These kinds of mutually beneficial relationships were common on the water.

Early in the summer, I befriended Slawek Pilat, a local eel trapper. Pilat had emigrated from Poland to New York years ago, then eventually found his way to the town of Poland, Maine, in the hope that someone there might speak his native tongue (no one did). But he preferred country living and in time landed a job at the Poland Spring bottling plant.

Trapping eels was his escape, a nod to his youth in rural Eastern Europe, when his family subsisted on smoked eels in the winter.

Not long after we met, I arrived home from work to find that Pilat had left a dozen eels in a five-gallon bucket dangling from our dock, sized perfectly for striper bait. A fresh batch followed each week. In August, when he accidentally lost his motor over the transom while hauling traps, I twice ferried him and a local diver out on the bay to find it — and we did.

In time, even the fish became more ally than adversary. Pursuing them had opened up a world of discovery and learning. To me, these fish were worth far more alive than dead. Throwing them back was my way of returning the favor to those who had done the same before me.

Still, I knew my morning outings were quite likely not without their impact.

For months, a lone cormorant perched on a shore-side oak had greeted me each dawn, like a familiar dog on a doorstep. One day in September, he was gone. Juvenile alewives were schooling ahead of their fall migration to sea. I’d assumed the bird had risen early to take advantage. But when I returned from my own morning outing, I spotted a lump of black feathers along the bank. I knew it was him.

I cruised in close and hauled the cormorant’s limp but formidable body from the water. He reeked, but his feathers still glistened. Close inspection revealed a snelled hook embedded in his chest. It was rusted, tailing a good bit of frayed monofilament fishing line. I could tell from the knot that it wasn’t mine, but it was clear another fisherman had unwittingly caused his premature demise.
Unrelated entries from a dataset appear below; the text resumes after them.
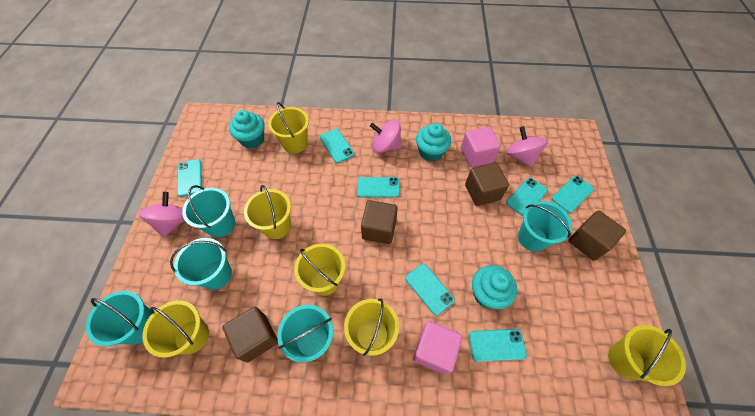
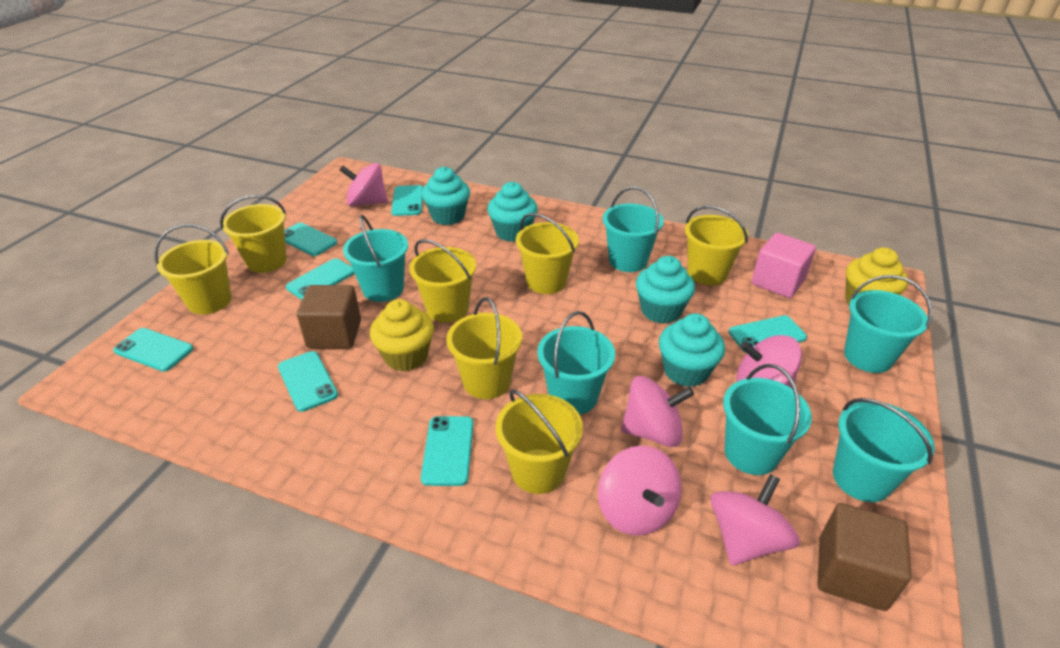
brown cube: 4 -> 2
pink cube: 2 -> 1
pink spinning top: 3 -> 5
turquoise bucket: 5 -> 6
turquoise cupcake: 3 -> 4
yellow bucket: 6 -> 7
yellow cupcake: 0 -> 2

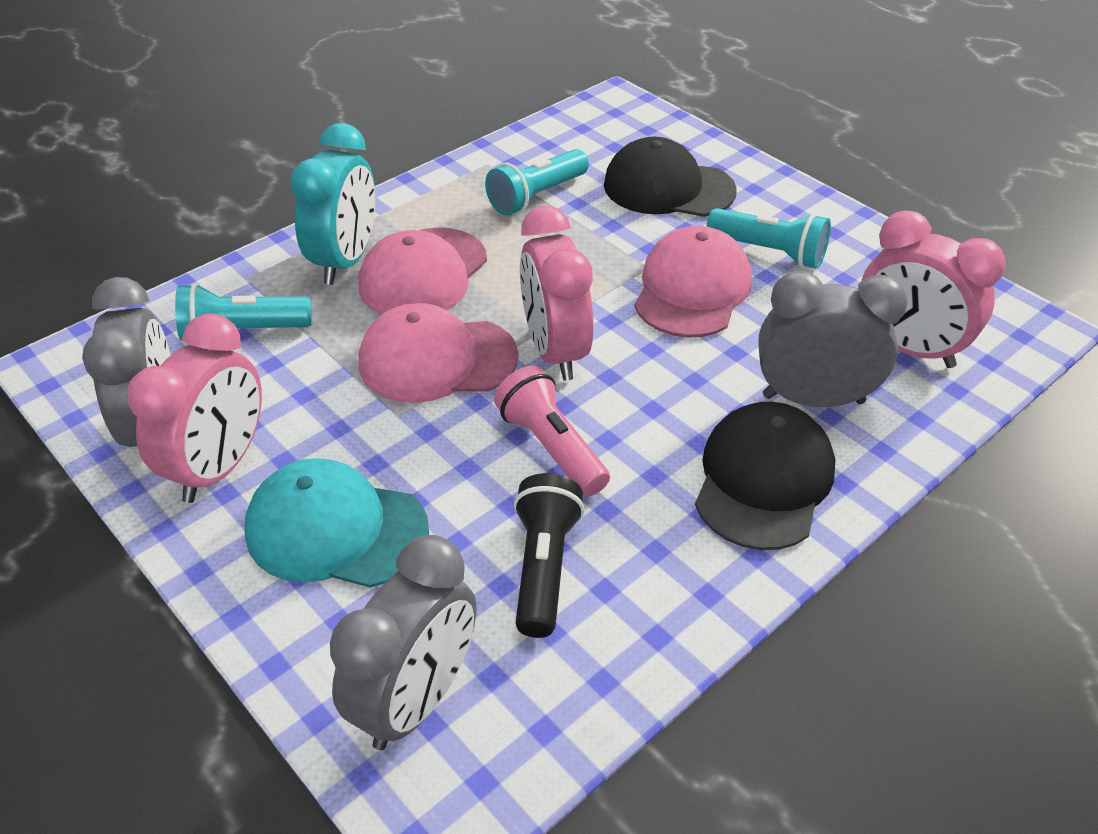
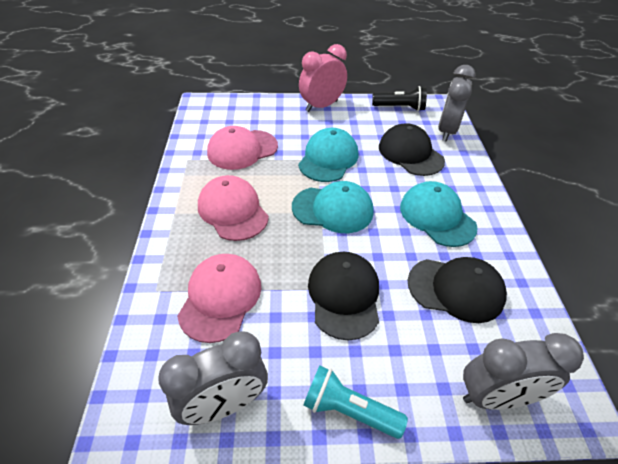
black cap: 2 -> 3
pink clock: 3 -> 1
pink flashlight: 1 -> 0
turquoise cap: 1 -> 3
turquoise clock: 1 -> 0
turquoise flashlight: 3 -> 1

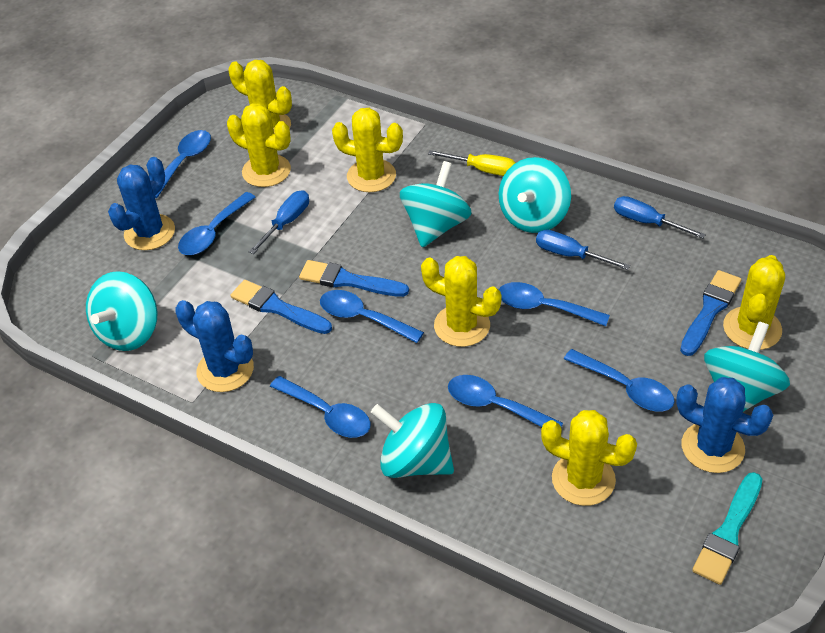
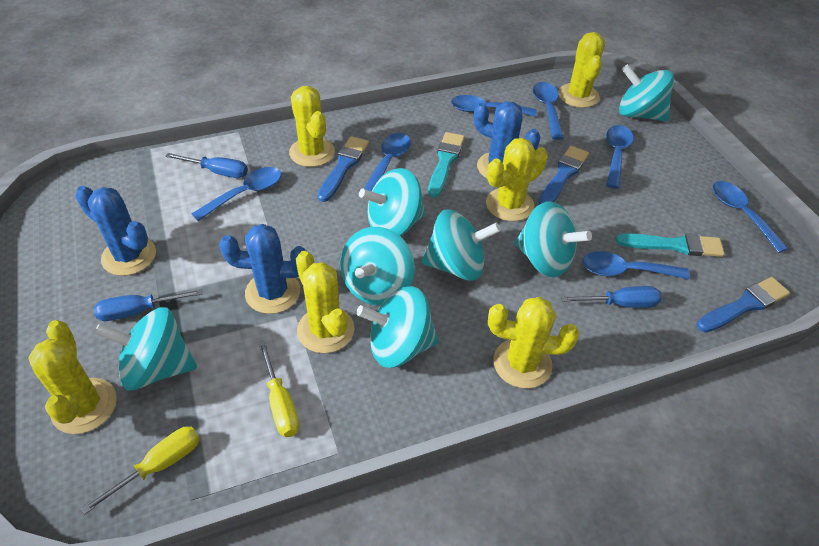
turquoise brush: 1 -> 2
turquoise spinning top: 5 -> 7
yellow screwdriver: 1 -> 2

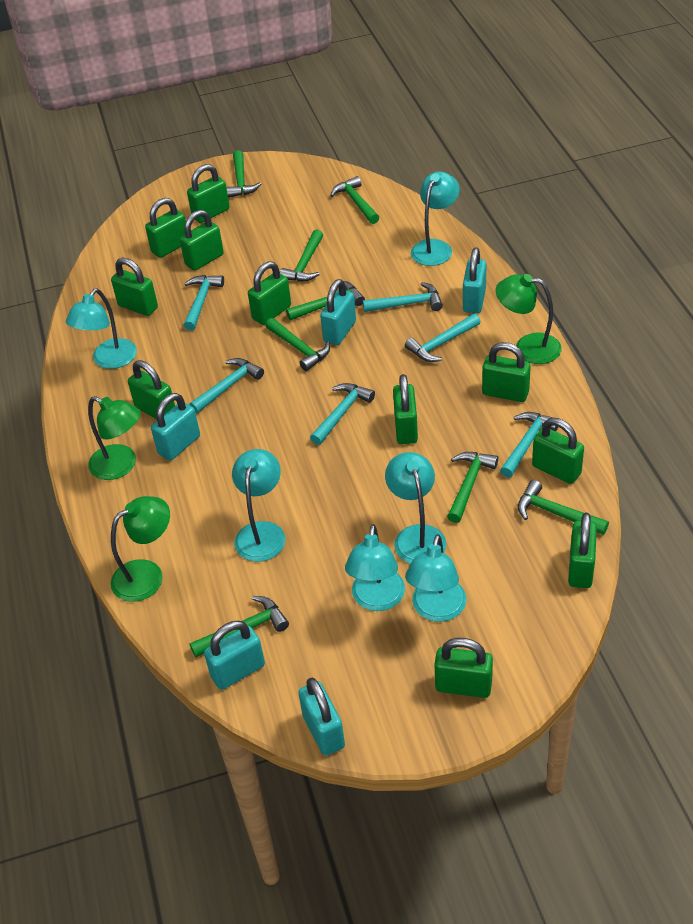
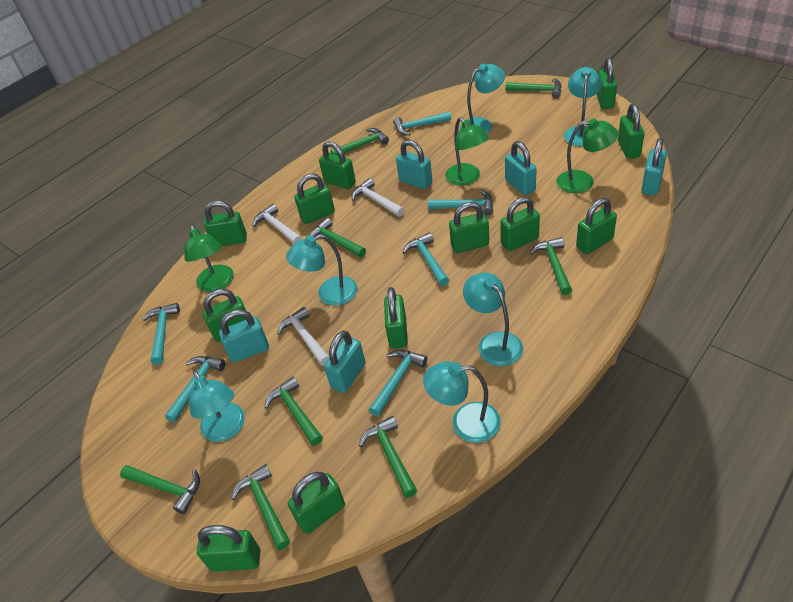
green padlock: 11 -> 12
white hammer: 0 -> 3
Lessons on the water often came like this, in small doses, subtle, not obvious.

One day late in the summer, I motored out onto the bay to find tree swallows migrating by the thousands, flying low over the water like a writhing carpet. Another day, a small flock of blue-winged teal, hellbent for the tropics, strafed across my bow. That same week I noticed the wild rice had begun to shed its annual crop, a natural bounty timed perfectly for the mounting shorebird and waterfowl migrations. Coincidence?

My goal to fish every day of the summer stretched into fall, long after the leaves had turned and most other fishermen had hung up their gear. The fish and wildlife had become like family, the river as familiar as the rooms in my house. By late September, I’d logged 98 mornings in my journal. I felt I was slowly assembling the pieces of an immense puzzle, the big picture becoming clearer with each passing day.

Then, on the morning of Oct. 29, I sped out with just a few minutes to spare before work. One by one, I checked all the spots. In places I’d caught fish on nearly every cast the day before, now there were none.

An unexpected feeling of loneliness overcame me. Inexplicably, and without warning, the fish had disappeared.

It would be my last lesson of the season.